Regression Model with encoded Age Feautrues
The age category of the model can be represented as a categorical feauture using one hot encoding representing the values with onces and zeroes
x_dummies=pd.get_dummies(X['age'],drop_first=True)
X_dummies=X.drop(columns='age',axis=1)
X_dummies=pd.concat([X_dummies,x_dummies],axis=1)

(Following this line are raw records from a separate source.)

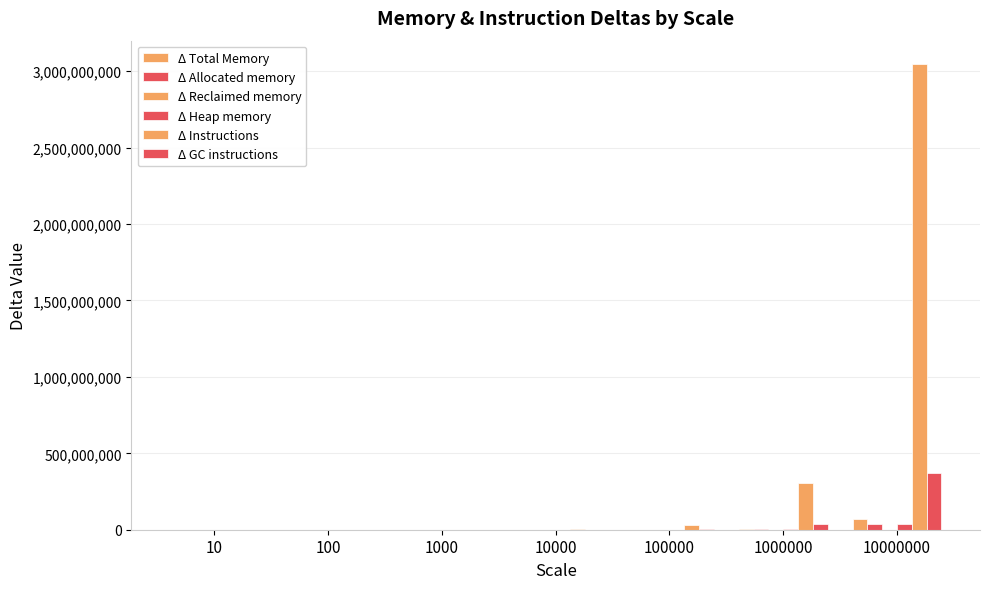

Rank the series at 10000 from lowest to highest value.

Δ Reclaimed memory, Δ Heap memory, Δ Allocated memory, Δ Total Memory, Δ GC instructions, Δ Instructions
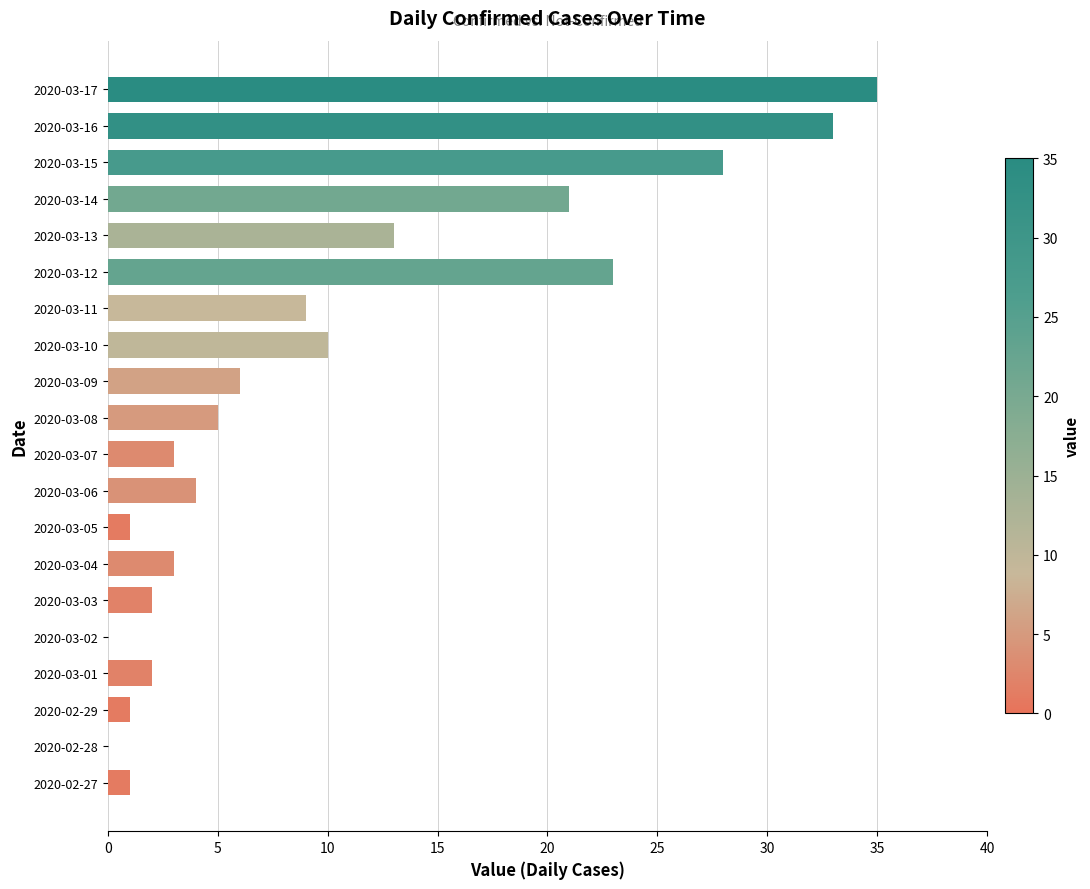

Which category has the highest value across all series?

2020-03-17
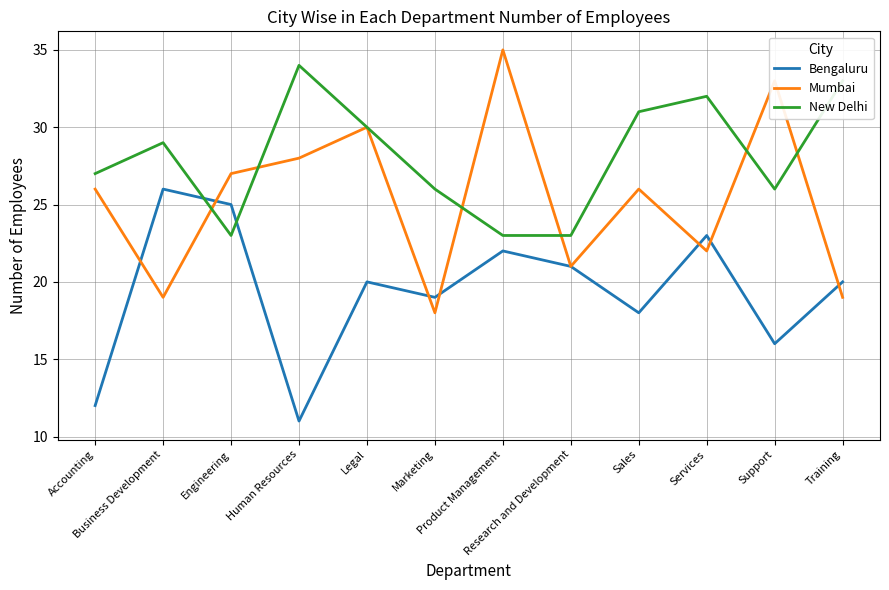

List the series in order of their overall mean, lowest first.

Bengaluru, Mumbai, New Delhi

X_train,X_test,y_train,y_test=train_test_split(X_dummies,y,test_size=0.2,random_state=42)
reg.fit(X_train,y_train)
y_pred=reg.predict(X_test)
print("The accuracy of the model(r^2) is : ",reg.score(X_test,y_test).round(2))
coef=pd.DataFrame({'Materials':list(X_train.columns),'Coef':reg.coef_.flatten()})
display(coef.style.background_gradient(cmap="PRGn"))
fig,ax=plt.subplots()
plt.scatter(y_test,y_pred,alpha=0.7, color="black")
plt.plot(y_pred,y_pred,color='red')
# sns.barplot(data=coef,x='Materials',y='Coef')
# plt.xticks(rotation=45)
plt.show()
The accuracy of the model has improved significantly to 82%. From our earlier analytics we deduced that the significant ages of the sample is bewteen 1-150, with samples falling outside of this age range having very few representation in the sample collection and also might have a negative impact on our model.